Her recent body of work named “Alice” focuses on clothing as a carrier of memory. Boerboom alters the garments through a process of soaking, arranging, and photographing the fabrics on a light table before translating them into prints. This approach shifts the focus from the object itself to its transformation, allowing memory to emerge as something fluid.
A key development in this series is her use of fully black prints. She prioritizes emphasizing the textures of lace, mesh, and fabric folds, bringing attention to the physical qualities of the material. This high contrast flattens and abstracts the garments, creating images that feel both familiar and distant. The enlarged scale further draws attention to these details, encouraging close viewing and a tactile awareness of surface.

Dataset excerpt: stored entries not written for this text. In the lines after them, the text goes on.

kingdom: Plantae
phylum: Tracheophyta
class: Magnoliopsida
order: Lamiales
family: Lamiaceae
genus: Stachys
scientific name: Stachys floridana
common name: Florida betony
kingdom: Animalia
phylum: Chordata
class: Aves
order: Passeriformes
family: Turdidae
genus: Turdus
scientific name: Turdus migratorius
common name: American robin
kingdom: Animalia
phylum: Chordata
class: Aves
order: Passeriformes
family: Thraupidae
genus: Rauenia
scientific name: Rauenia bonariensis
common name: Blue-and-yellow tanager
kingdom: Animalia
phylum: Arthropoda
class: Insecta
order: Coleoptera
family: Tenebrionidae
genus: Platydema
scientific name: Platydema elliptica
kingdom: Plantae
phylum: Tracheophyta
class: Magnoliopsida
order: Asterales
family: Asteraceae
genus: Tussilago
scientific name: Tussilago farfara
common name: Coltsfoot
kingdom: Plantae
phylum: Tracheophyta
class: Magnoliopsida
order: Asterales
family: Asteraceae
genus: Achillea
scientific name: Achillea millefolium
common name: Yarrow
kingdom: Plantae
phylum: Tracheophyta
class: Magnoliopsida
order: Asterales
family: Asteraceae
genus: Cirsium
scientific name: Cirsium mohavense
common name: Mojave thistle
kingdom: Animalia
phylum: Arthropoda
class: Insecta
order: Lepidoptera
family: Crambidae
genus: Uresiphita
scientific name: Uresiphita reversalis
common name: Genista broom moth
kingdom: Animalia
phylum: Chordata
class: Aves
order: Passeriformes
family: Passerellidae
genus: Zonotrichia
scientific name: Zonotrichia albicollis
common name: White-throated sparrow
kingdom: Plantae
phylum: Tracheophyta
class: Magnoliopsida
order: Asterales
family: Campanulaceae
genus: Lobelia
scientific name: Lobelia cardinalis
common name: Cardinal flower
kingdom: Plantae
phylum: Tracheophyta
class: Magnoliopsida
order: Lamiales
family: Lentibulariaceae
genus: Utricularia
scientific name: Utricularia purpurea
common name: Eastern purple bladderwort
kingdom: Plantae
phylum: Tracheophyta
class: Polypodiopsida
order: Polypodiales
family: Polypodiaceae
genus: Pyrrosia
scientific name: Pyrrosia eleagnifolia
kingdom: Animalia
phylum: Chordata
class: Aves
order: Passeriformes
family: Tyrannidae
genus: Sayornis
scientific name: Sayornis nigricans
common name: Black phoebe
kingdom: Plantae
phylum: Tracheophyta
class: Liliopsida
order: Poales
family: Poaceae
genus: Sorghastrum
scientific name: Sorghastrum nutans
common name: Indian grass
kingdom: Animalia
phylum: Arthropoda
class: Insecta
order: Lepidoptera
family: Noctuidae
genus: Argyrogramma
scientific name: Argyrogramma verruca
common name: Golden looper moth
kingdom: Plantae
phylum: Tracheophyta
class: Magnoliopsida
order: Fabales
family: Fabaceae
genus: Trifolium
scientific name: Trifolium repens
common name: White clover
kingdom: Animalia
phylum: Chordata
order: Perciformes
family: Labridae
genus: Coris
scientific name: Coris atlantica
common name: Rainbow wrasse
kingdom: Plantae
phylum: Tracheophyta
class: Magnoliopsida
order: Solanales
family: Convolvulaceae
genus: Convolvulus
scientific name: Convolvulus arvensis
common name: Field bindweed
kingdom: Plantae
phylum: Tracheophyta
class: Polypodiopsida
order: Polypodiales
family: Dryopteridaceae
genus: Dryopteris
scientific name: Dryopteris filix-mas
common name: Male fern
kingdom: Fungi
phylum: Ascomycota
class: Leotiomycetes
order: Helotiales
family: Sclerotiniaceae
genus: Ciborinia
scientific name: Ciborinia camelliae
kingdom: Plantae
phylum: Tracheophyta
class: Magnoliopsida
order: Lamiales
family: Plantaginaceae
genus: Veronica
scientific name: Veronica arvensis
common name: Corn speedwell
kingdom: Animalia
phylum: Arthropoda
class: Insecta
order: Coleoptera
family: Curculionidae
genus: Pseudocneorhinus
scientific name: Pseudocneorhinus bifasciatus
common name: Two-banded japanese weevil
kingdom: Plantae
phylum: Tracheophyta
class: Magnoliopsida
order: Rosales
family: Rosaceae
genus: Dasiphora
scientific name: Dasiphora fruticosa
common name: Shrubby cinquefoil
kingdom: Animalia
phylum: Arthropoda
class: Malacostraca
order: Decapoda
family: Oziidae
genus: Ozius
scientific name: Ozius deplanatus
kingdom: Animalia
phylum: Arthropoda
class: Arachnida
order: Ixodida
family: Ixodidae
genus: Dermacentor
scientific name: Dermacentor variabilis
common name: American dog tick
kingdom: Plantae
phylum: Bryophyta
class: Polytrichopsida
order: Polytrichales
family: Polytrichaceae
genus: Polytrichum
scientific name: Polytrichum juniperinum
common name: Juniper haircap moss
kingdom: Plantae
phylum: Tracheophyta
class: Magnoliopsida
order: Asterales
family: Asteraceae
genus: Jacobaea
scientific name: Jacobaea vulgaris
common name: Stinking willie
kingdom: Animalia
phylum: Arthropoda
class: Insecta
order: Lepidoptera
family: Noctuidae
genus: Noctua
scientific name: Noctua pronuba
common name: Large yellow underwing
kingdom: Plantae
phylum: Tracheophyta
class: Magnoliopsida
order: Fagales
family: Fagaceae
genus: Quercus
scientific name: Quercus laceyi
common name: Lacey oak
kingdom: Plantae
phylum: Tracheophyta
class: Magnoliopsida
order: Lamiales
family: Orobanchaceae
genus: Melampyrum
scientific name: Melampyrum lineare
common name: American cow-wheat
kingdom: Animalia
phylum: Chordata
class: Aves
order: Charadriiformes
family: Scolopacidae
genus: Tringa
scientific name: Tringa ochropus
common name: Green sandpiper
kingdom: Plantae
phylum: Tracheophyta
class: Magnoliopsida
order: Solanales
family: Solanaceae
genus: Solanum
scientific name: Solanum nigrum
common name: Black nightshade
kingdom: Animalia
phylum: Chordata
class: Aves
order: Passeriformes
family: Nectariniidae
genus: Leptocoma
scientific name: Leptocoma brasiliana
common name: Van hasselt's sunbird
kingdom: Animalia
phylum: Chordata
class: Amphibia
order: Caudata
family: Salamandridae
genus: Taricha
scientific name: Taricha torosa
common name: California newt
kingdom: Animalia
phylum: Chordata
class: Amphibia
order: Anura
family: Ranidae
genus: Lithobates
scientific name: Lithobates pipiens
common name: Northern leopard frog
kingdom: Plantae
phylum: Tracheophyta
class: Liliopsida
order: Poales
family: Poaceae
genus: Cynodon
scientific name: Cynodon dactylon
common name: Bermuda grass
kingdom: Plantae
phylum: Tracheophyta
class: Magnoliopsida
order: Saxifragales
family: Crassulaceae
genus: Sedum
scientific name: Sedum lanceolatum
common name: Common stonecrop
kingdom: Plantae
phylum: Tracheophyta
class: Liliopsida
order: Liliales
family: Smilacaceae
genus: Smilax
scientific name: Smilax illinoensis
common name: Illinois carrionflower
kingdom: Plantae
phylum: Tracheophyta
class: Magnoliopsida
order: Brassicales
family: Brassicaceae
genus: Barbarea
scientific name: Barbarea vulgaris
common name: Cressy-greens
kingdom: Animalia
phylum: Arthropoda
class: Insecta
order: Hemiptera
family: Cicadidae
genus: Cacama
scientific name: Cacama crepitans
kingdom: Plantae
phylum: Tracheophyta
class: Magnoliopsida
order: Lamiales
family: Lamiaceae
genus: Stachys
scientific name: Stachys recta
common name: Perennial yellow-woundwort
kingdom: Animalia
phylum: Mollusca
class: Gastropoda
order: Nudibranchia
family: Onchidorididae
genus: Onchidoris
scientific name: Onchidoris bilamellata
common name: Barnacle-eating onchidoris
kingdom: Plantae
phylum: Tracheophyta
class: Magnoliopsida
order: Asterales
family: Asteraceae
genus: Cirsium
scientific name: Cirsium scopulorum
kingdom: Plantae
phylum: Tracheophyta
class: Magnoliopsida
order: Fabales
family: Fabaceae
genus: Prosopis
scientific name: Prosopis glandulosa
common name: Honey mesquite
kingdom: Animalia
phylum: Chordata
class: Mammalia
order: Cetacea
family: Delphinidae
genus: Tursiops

Her work engages with contemporary practices in material-based abstraction where domestic objects are recontextualized to hold emotional and conceptual weight. Like artists who use fabric and clothing to explore identity and memory, Boerboom positions personal experience within a broader conversation about care, loss, and the passage of time.
Having lived in her grandmother’s home during her decline, Boerboom’s work reflects an understanding of memory as fragile and shifting. By using her grandmother’s clothing within her process, she captures a tension between preservation and disappearance. The work invites viewers to consider their own relationships to remember how certain sensations remain vivid, even as details begin to fade.